> About this exercise:
Lay out the rows as a JSON list of strings, one string per line, skipping blank lines and leaving out the pictures.

> Chart interpretation exercises:

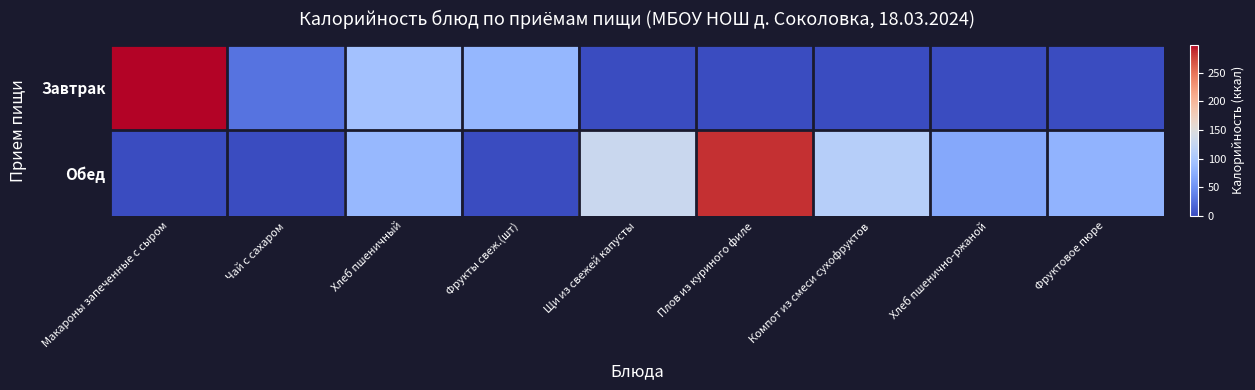

What is the spread (max minus min) of values at Фрукты свеж.(шт)?

82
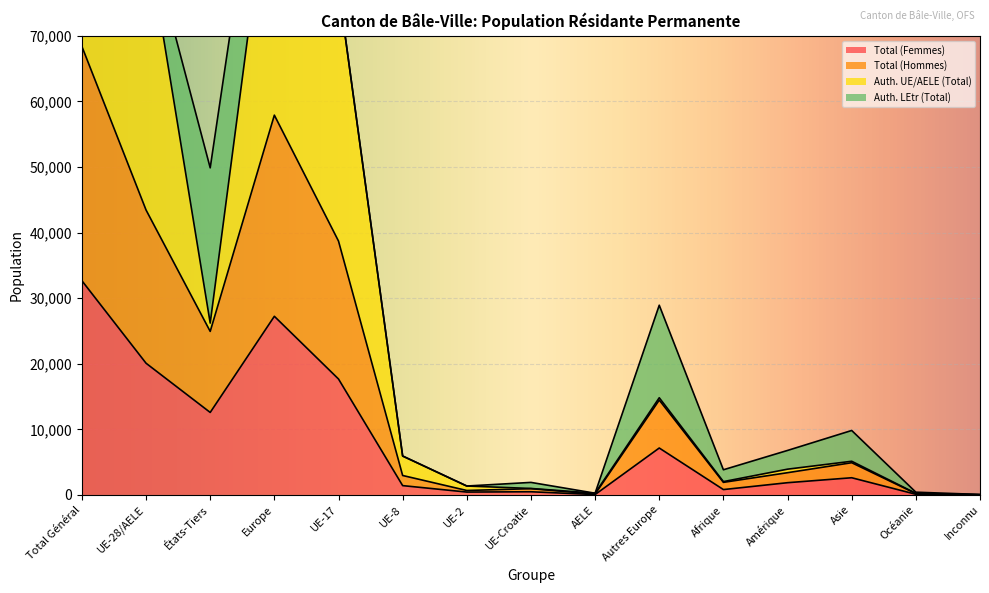

Which category has the highest value in the Total (Femmes) series?

Total Général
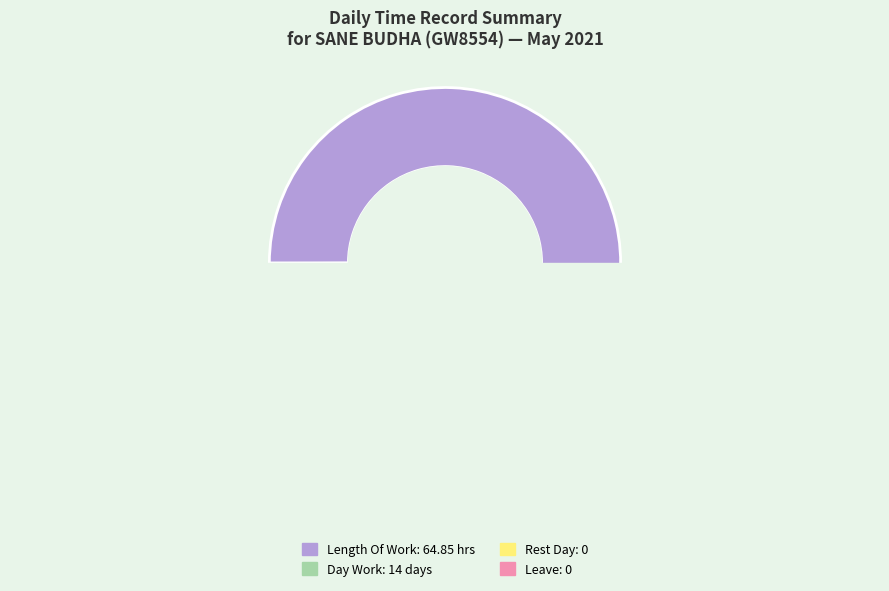

How much of the chart is everything except Over Time 2.0?

100.0%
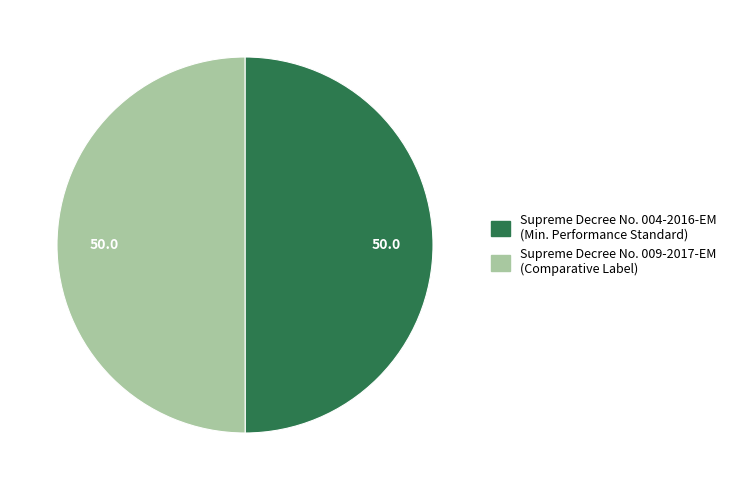

Count the number of slices in the pie.

2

> Final answer:
[
  "What is the spread (max minus min) of values at Фрукты свеж.(шт)?",
  "82",
  "Which category has the highest value in the Total (Femmes) series?",
  "Total Général",
  "How much of the chart is everything except Over Time 2.0?",
  "100.0%",
  "Count the number of slices in the pie.",
  "2"
]